Ever noticed how that 24-hour pizza place magically materializes just as you stumble out of a bar, club or lounge on Saturday night? Or how that retail outlet specializing in fashion for 18 – 24 year-olds just happens to be next to a college or university?

The location of a shop front is the single biggest determinant of the sales performance of a retail or food outlet – more than the marketing strategy, staff, even the product itself. If a store isn’t easily accessible to the target market, or is drowned-out by the competition in the area, then failure awaits.

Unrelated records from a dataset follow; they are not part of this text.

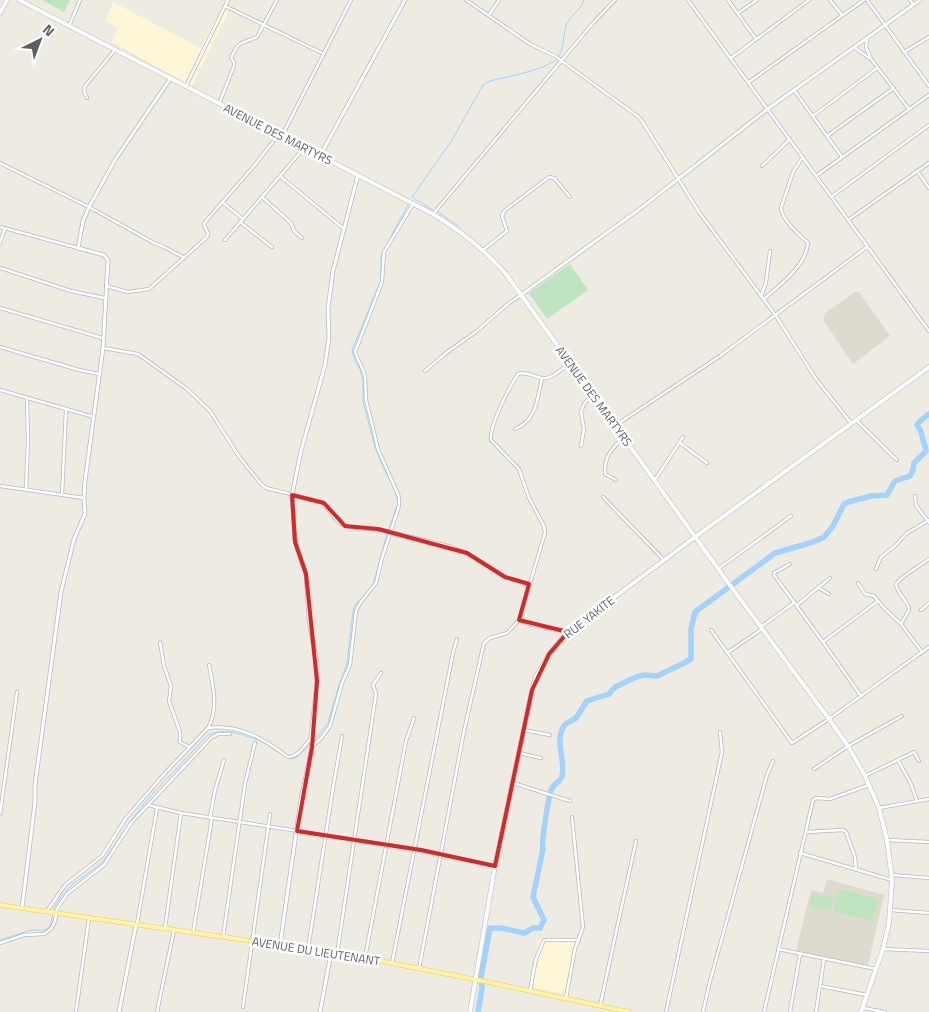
<svg xmlns="http://www.w3.org/2000/svg" width="929" height="1012" viewBox="0 0 929 1012" font-family="'Titillium Web',sans-serif">
	<style>
		.commercial { fill: #fdf6d7 }
		.education { fill: #dddad0 }
		.green { fill: #bfe5c0 }
		.lines { fill: none; stroke-linecap: round; stroke-linejoin: round }
		.stream { stroke: #a2d2fe; stroke-width: 1 }
		.river { stroke: #a2d2fe; stroke-width: 5.5 }
		.minor-casing { stroke: #b5b8bd; stroke-width: 4 }
		.tertiary-casing { stroke: #b5b8bd; stroke-width: 4.5 }
		.secondary-casing { stroke: #b6b9bf; stroke-width: 5 }
		.primary-casing { stroke: #efcb59; stroke-width: 5 }
		.minor { stroke: #fff; stroke-width: 2.5 }
		.tertiary { stroke: #fff; stroke-width: 3 }
		.secondary { stroke: #fff; stroke-width: 4 }
		.primary { stroke: #fef3a6; stroke-width: 4 }
		.marked { fill: none; stroke: #d62828; stroke-width: 4; stroke-linejoin: round }
		.labels { text-anchor: middle; dominant-baseline: central; stroke-width: 5; stroke-linejoin: round; paint-order: stroke }
		.street-label { font-size: 12px; fill: #5b5e63; stroke: #fff }
	</style>
	<rect width="100%" height="100%" fill="#edebe2"/>
	<!-- commercial -->
	<g class="commercial">
		<polygon points="113,2 201,48 222,7 229,11 192,86 112,42 118,28 105,21"/>
		<polygon points="539,939 575,940 565,994 530,987"/>
	</g>
	<!-- education -->
	<g class="education">
		<polygon points="855,292 859,292 890,336 853,364 823,320 825,313"/>
		<polygon points="827,879 884,895 868,965 796,951 811,890 823,893"/>
	</g>
	<!-- green -->
	<g class="green">
		<polygon points="42,0 70,0 64,12"/>
		<polygon points="570,264 588,290 547,319 529,293"/>
		<polygon points="838,889 878,899 873,921 833,911"/>
		<polygon points="812,894 833,898 830,910 810,906"/>
	</g>
	<g class="lines">
		<!-- stream -->
		<g class="stream">
			<path d="M433,210L412,197L452,140L483,85L490,81C506,77 551,69 559,56C565,46 562,32 568,22C573,13 581,10 584,0"/>
			<polyline points="438,212 458,226"/>
			<polyline points="373,585 387,534 398,503 396,493 381,462 375,447 363,402 363,381 360,369 355,361 352,350 381,280 381,255 408,205"/>
			<polyline points="288,758 293,759 297,757 314,741 328,723 339,685 347,664 353,611 355,605 368,591"/>
			<path d="M0,940L31,930H45L50,927L54,908L62,895L73,884L103,862L130,822L146,801L208,735C226,727 242,735 259,740"/>
		</g>
		<!-- river -->
		<path class="river" d="M478,1012L482,988L481,977L490,928H501L524,933L533,928H540L544,920L533,897L543,849C541,843 549,793 552,788C555,783 561,781 562,776C566,760 554,742 564,726C566,722 573,721 576,718C580,713 583,706 587,701L609,694L615,687L636,677L644,675L657,676L684,663L691,659V629L695,612L775,553L813,542L824,537L833,526L844,504L848,502L871,496L887,495L895,481L910,476L913,470L914,463L926,451C926,446 924,445 923,440C921,433 922,431 917,425L920,421L929,414"/>
		<!-- minor casing -->
		<g class="minor-casing">
			<g id="minor">
				<polyline points="466,0 530,44 555,56 640,118 699,212 776,316 816,379 851,423"/>
				<polyline points="688,0 929,331"/>
				<polyline points="728,0 756,39"/>
				<polyline points="830,0 842,15"/>
				<polyline points="867,0 929,86"/>
				<polyline points="910,0 914,5"/>
				<polyline points="225,6 324,54"/>
				<polyline points="738,13 757,0"/>
				<polyline points="489,15 499,0"/>
				<polyline points="69,26 80,0"/>
				<polyline points="867,38 866,47 871,59 909,109"/>
				<polyline points="854,47 869,58"/>
				<polyline points="904,52 929,37"/>
				<polyline points="731,58 809,0"/>
				<polyline points="749,82 864,0"/>
				<polyline points="186,86 228,0"/>
				<polyline points="794,90 842,157"/>
				<polyline points="87,98 84,91 85,86 115,50"/>
				<path d="M219,104L234,66V62L231,58C240,38 241,45 257,37L277,0"/>
				<polyline points="813,116 877,68"/>
				<polyline points="282,136 351,0"/>
				<polyline points="827,136 894,88"/>
				<polyline points="0,163 89,207 154,243 164,247 183,257"/>
				<polyline points="762,166 790,139"/>
				<polyline points="917,171 929,188"/>
				<polyline points="280,176 344,229"/>
				<polyline points="816,176 929,95"/>
				<polyline points="262,197 291,223 294,231 302,238"/>
				<polyline points="831,197 929,125"/>
				<polyline points="222,202 243,219"/>
				<polyline points="433,214 593,23 615,0"/>
				<polyline points="848,220 929,163"/>
				<polyline points="240,222 272,247"/>
				<polyline points="0,227 78,248"/>
				<polyline points="225,240 304,148"/>
				<polyline points="0,243 5,228"/>
				<polyline points="483,250 507,231 502,216 504,211 549,177 554,178 570,197"/>
				<polyline points="0,268 71,291 104,298"/>
				<polyline points="106,286 128,292 149,289 207,237 208,233 204,225 205,222 254,166 278,135"/>
				<polyline points="761,296 766,282 770,251"/>
				<path d="M764,299C780,285 806,266 808,243C798,233 783,222 781,208L793,172L803,157"/>
				<polyline points="0,308 102,338"/>
				<polyline points="0,347 79,370 99,374"/>
				<polyline points="103,348 138,354 187,389 210,411 240,458 262,485 266,488 322,502 337,521 345,526 364,529 378,529 448,546 467,553 505,577 529,584"/>
				<polyline points="425,371 446,353 477,331 509,303 521,295"/>
				<polyline points="0,390 94,417"/>
				<polyline points="856,420 897,460"/>
				<polyline points="616,425 720,356 867,247"/>
				<path d="M515,429C537,420 537,399 542,378"/>
				<polyline points="680,443 707,463"/>
				<polyline points="581,446 584,429 581,412 584,404 592,395"/>
				<path d="M616,480L605,474C604,456 611,450 623,438"/>
				<polyline points="655,480 683,437"/>
				<polyline points="0,486 84,498"/>
				<polyline points="26,489 28,441 27,399"/>
				<polyline points="62,495 66,410"/>
				<polyline points="915,496 916,505 929,523"/>
				<polyline points="603,497 664,560"/>
				<polyline points="790,564 774,573 774,575 823,642 861,696"/>
				<polyline points="718,569 791,516"/>
				<polyline points="876,569 881,557 895,546 907,533 929,520"/>
				<polyline points="858,583 865,594 874,596 884,608 901,624 922,652"/>
				<polyline points="819,588 829,594"/>
				<polyline points="797,605 830,578"/>
				<polyline points="921,610 929,603"/>
				<polyline points="519,620 533,625 568,632"/>
				<path d="M901,624L909,610C908,599 897,595 896,584C901,576 920,566 929,559"/>
				<polyline points="762,626 795,602"/>
				<polyline points="711,630 792,743 829,719 929,647"/>
				<polyline points="160,642 164,666 171,686 169,701 180,732 180,742 189,747"/>
				<polyline points="823,642 878,601"/>
				<polyline points="727,653 762,629"/>
				<path d="M208,728C219,708 213,686 209,665"/>
				<polyline points="523,730 550,735"/>
				<polyline points="312,747 322,737 330,726 342,683 350,665 356,611 360,603 376,583 382,558 399,506 399,497 378,449 366,400 365,375 355,352 382,282 384,252 413,204"/>
				<polyline points="519,753 541,758"/>
				<polyline points="898,760 911,784 917,801"/>
				<polyline points="814,769 848,746 902,716"/>
				<polyline points="865,776 914,752 919,761"/>
				<polyline points="513,783 570,801"/>
				<polyline points="148,805 181,813 421,850 495,866"/>
				<polyline points="879,808 929,799"/>
				<polyline points="0,814 17,692"/>
				<polyline points="210,818 215,790 224,760"/>
				<polyline points="806,832 843,830 846,832 855,857 856,870"/>
				<polyline points="887,840 929,842"/>
				<polyline points="800,853 892,880"/>
				<polyline points="892,875 929,878"/>
				<polyline points="891,910 929,913"/>
				<path d="M47,911L65,885L102,856L126,818L166,772L208,728C239,724 264,739 288,757C298,757 305,745 311,738"/>
				<polyline points="137,924 157,808"/>
				<polyline points="165,928 181,813"/>
				<polyline points="193,933 212,818"/>
				<polyline points="223,937 245,784 255,743"/>
				<polyline points="0,943 24,935 44,934 51,929 55,921 57,909 67,894 104,865 131,823 211,738 218,734 230,734"/>
				<polyline points="308,949 333,788 342,736"/>
				<polyline points="778,949 876,969"/>
				<polyline points="883,949 929,951"/>
				<polyline points="337,954 376,694 373,685 381,673"/>
				<polyline points="365,958 406,741 414,718"/>
				<polyline points="392,963 453,653 457,639"/>
				<path d="M419,969L464,731L484,643L490,638L507,633L519,620L545,533L544,526L529,498L519,469L491,440C489,426 510,386 518,374C529,370 539,382 550,377C557,374 564,368 570,363"/>
				<polyline points="820,986 867,995"/>
				<polyline points="530,990 536,959 544,940 579,940"/>
				<polyline points="566,998 575,949 583,927 572,817"/>
				<polyline points="600,1006 636,841"/>
				<polyline points="243,1007 270,814"/>
				<polyline points="863,1008 885,1012"/>
				<polyline points="76,1012 89,918"/>
				<polyline points="157,1012 174,930"/>
				<polyline points="666,1012 722,752 720,732"/>
				<polyline points="703,1012 709,985 767,775 773,761"/>
				<polyline points="764,1012 813,800 816,798 830,799 869,785"/>
				<polyline points="790,1012 800,954"/>
				<polyline points="816,1012 824,959"/>
			</g>
		</g>
		<!-- tertiary casing -->
		<g class="tertiary-casing">
			<g id="tertiary">
				<polyline points="320,156 405,0"/>
				<polyline points="521,295 641,208 769,108 920,0"/>
				<polyline points="22,908 35,802 35,785 61,592 74,539 85,514 84,498 85,481 103,348 108,260 104,255 78,248 83,221 89,207 115,160 170,79"/>
				<polyline points="280,945 301,799 312,747 311,738 317,681 317,663 309,620 306,574 295,540 292,495 301,451 325,365 329,337 328,308 333,271 358,175"/>
				<polyline points="119,1012 136,925"/>
				<polyline points="320,1012 331,953"/>
			</g>
		</g>
		<!-- secondary casing -->
		<g class="secondary-casing">
			<g id="secondary">
				<path d="M19,0L433,214C461,231 484,249 506,274L732,588L829,719L848,746L865,776L879,808L887,840L892,880L889,923L883,949L861,1012"/>
				<polyline points="0,13 7,0"/>
				<polyline points="470,1012 495,866 532,690 536,677 549,654 568,632 695,537 929,367"/>
			</g>
		</g>
		<!-- primary casing -->
		<g class="primary-casing">
			<polyline id="primary" points="0,905 252,941 365,958 483,981 629,1012"/>
		</g>
		<!-- minor -->
		<use href="#minor" class="minor"/>
		<!-- tertiary -->
		<use href="#tertiary" class="tertiary"/>
		<!-- secondary -->
		<use href="#secondary" class="secondary"/>
		<!-- primary -->
		<use href="#primary" class="primary"/>
	</g>
	<!-- marked area -->
	<path class="marked" d="M292,495L324,503L345,526L378,529L467,553L505,577L529,584L519,620L568,632L549,654L532,690L495,866L421,850L297,831L312,747L317,681L306,574L295,542Z"/>
	<g class="labels">
		<!-- street labels -->
		<g class="street-label">
			<text transform="translate(278 134) rotate(27)">AVENUE DES MARTYRS</text>
			<text transform="translate(594 396) rotate(54)">AVENUE DES MARTYRS</text>
			<text transform="translate(589 617) rotate(-38)">RUE YAKITE</text>
			<text transform="translate(316 951) rotate(9)">AVENUE DU LIEUTENANT</text>
		</g>
	</g>
	<!-- north arrow -->
	<g transform="translate(40 40) rotate(42)" stroke="#ffffff" stroke-width="4" paint-order="stroke">
	<path d="M0-4L9 19L0 12L-9 19Z" fill="#5b5e63"/>
	<text y="-8" font-size="14" font-weight="bold" text-anchor="middle" fill="#5b5e63">N</text>
	</g>
</svg>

10 ways Location Intelligence can help

Location Intelligence, a component of modern Business Intelligence solutions (for a definition see our blog Defining Location Intelligence), can assist retail and food outlets to:
  • Detect and categorize poorly performing stores and assess strategies for rectifying the situation
  • Detect and mitigate unnecessary competition between company stores
  • Monitor the sales of particular items and success of particular strategies in different locations to help shape future planning as well as stock distribution
  • Identify the location of customers, as well as potential customers, and target them with specialized marketing messages via location-specific mediums
  • Forecast and develop store-specific budgets and expectations based on the size of surrounding populations and other location specific information
  • Select site locations based on the geographic spread of your most profitable customers, proximity of competing stores, etc
  • Segment customers in a multi-dimensional way via purchase history, demography as well as location, to develop highly effective and personalized relationships
  • Identify marketplace gaps, opportunities, threats and level of penetration (by adding in an element of time, it is also possible to track and predict growth and changes in customer preferences, behavior and demography per region)
  • Maximize market share and individual store performance
  • Uncover relationships between stores, products and customer types that affect sales performance

Conclusion: Personal experience says location matters

In my formative years I worked in the retail space (for the record it was a handbag shop, and yes, I am male). Our shop had good quality stock and an impressive range. However, it was poorly positioned next to a failed housing estate and obscured from view from passersby. Our sales were negligible despite excellent product, a modern shop-front and solid customer service. I have since been informed that the store has been closed.

Location matters. Luckily, Yellowfin is making Location Intelligence easy.